**PROMPT**
Which lines in the items contain the string "qSketchRegion"? Copy each of them.

**DATASET CONTENT**

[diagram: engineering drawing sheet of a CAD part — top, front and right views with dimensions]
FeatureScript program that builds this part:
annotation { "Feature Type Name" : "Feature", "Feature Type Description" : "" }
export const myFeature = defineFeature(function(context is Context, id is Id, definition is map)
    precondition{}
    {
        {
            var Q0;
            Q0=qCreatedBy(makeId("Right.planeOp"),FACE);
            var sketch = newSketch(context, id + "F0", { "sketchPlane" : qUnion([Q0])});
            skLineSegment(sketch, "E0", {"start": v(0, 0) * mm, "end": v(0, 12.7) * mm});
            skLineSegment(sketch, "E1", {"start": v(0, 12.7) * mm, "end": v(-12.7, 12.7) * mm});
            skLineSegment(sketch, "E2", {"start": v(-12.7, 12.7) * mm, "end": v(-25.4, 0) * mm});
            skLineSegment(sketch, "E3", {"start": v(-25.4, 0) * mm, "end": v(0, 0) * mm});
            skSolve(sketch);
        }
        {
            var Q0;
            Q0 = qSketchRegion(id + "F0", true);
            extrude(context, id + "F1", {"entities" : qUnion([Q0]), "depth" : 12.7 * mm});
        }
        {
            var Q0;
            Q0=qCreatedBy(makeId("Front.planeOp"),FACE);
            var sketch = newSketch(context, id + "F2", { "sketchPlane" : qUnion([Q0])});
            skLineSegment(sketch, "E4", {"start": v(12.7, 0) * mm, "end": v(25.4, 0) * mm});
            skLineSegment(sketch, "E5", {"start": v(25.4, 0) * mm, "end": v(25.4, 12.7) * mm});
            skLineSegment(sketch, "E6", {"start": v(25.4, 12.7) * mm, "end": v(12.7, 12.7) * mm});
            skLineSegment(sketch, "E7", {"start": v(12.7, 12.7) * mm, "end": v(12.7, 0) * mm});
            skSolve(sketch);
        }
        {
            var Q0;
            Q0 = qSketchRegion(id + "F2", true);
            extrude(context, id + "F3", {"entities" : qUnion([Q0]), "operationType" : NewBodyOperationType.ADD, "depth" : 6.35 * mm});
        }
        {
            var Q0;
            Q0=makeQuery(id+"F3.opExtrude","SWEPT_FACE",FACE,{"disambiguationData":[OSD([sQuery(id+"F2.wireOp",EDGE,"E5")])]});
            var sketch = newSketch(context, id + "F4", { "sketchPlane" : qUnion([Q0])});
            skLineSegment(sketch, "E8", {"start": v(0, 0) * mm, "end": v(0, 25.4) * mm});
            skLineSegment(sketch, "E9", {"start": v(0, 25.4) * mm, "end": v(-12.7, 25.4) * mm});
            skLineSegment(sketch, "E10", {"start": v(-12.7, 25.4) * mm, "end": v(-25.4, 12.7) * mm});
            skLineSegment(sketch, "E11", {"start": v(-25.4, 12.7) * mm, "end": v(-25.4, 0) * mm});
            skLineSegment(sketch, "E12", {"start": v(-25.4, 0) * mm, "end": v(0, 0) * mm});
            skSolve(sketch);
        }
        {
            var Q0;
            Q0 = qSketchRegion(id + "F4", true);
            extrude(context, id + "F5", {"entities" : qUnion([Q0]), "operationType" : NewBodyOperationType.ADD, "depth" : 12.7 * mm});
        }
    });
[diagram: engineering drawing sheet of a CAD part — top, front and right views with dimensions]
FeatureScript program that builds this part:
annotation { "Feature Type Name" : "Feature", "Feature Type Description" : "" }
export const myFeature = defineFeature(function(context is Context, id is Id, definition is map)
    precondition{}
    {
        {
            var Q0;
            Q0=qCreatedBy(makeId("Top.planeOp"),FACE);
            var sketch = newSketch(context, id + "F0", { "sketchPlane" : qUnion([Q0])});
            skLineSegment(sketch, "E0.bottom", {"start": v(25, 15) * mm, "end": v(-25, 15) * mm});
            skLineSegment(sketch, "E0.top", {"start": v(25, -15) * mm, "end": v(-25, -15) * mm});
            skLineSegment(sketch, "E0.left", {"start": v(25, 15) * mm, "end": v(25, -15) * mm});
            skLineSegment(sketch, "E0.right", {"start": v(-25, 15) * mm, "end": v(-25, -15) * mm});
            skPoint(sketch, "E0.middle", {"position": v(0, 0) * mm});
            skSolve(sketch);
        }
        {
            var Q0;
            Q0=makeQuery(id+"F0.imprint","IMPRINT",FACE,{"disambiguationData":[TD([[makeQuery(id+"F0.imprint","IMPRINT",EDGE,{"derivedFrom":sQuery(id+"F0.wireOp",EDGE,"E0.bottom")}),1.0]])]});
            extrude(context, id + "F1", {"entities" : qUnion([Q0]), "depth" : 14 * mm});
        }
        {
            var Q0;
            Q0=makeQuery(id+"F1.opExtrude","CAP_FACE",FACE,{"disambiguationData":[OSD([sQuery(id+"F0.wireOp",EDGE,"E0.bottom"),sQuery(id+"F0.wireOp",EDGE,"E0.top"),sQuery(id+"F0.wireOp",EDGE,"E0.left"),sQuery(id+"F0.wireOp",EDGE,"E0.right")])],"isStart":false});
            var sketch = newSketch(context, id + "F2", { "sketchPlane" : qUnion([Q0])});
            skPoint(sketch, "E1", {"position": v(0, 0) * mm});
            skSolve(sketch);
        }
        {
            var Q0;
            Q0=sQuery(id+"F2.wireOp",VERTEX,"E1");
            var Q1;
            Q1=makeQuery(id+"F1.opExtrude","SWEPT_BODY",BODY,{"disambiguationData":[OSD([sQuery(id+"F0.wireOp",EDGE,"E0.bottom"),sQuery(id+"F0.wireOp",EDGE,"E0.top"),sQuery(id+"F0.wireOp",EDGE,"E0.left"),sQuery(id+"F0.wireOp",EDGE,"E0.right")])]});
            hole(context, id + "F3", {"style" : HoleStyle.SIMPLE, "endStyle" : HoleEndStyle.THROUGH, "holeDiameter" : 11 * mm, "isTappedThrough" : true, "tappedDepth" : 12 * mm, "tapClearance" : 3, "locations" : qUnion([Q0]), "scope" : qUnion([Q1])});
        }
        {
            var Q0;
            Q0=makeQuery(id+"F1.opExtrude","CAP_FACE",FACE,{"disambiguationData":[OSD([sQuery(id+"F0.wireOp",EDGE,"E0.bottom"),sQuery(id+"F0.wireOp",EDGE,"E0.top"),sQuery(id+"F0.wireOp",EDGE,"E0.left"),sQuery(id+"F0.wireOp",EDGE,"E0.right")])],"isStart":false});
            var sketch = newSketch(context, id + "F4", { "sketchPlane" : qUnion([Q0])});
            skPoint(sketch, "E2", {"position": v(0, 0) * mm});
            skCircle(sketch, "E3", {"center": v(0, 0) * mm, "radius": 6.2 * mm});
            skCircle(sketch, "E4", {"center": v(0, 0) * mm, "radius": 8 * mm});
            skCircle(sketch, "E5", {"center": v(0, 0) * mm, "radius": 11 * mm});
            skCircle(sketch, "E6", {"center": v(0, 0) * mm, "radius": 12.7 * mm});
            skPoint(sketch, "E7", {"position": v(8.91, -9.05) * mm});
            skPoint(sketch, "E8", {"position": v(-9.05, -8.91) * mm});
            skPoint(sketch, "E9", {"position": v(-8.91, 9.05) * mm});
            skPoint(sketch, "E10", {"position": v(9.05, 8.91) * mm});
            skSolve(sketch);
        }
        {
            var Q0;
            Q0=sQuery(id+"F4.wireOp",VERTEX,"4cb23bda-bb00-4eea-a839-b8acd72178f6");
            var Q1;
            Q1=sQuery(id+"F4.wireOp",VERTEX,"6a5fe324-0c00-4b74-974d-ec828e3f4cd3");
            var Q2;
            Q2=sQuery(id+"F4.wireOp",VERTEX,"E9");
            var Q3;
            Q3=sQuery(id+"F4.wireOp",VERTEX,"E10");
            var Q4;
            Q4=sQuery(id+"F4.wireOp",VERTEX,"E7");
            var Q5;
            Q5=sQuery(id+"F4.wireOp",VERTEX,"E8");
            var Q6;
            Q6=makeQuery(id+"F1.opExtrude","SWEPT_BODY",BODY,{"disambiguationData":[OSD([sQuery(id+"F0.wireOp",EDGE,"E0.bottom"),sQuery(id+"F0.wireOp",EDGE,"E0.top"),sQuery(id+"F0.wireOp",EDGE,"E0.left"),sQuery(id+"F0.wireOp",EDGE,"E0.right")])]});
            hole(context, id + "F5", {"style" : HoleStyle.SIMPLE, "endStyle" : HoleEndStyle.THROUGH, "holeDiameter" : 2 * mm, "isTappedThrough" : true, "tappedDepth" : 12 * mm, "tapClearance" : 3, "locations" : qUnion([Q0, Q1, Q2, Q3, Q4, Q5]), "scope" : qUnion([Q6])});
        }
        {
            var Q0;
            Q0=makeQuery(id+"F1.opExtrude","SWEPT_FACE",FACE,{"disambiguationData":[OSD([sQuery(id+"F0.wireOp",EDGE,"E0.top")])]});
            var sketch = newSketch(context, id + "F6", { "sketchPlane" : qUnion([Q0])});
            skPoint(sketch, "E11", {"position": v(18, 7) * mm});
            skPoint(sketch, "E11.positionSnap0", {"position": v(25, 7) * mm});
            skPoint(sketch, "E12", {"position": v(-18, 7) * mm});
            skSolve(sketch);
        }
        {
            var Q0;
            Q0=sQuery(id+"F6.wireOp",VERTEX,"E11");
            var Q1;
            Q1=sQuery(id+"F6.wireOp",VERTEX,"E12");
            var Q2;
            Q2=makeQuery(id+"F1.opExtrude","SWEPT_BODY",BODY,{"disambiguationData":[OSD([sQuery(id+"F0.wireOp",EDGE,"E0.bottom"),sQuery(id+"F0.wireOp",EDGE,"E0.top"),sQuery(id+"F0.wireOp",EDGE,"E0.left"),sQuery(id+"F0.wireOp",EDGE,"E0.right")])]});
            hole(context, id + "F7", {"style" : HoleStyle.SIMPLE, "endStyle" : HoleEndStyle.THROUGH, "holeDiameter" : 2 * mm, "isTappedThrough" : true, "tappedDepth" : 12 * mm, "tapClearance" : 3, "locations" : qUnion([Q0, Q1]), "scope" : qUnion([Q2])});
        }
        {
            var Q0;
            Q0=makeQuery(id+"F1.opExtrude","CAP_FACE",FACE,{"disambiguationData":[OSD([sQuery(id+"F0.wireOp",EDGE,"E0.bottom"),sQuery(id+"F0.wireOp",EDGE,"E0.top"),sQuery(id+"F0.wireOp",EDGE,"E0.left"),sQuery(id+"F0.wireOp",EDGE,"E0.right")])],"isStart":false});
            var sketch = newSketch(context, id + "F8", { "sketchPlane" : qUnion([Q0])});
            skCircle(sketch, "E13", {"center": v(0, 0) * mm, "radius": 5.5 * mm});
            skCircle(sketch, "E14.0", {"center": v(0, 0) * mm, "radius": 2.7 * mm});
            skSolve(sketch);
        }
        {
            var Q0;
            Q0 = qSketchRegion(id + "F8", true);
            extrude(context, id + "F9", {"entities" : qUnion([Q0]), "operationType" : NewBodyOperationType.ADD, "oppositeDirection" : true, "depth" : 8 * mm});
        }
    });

**REPLY TO THE EXERCISE**
            Q0 = qSketchRegion(id + "F0", true);
            Q0 = qSketchRegion(id + "F2", true);
            Q0 = qSketchRegion(id + "F4", true);
            Q0 = qSketchRegion(id + "F8", true);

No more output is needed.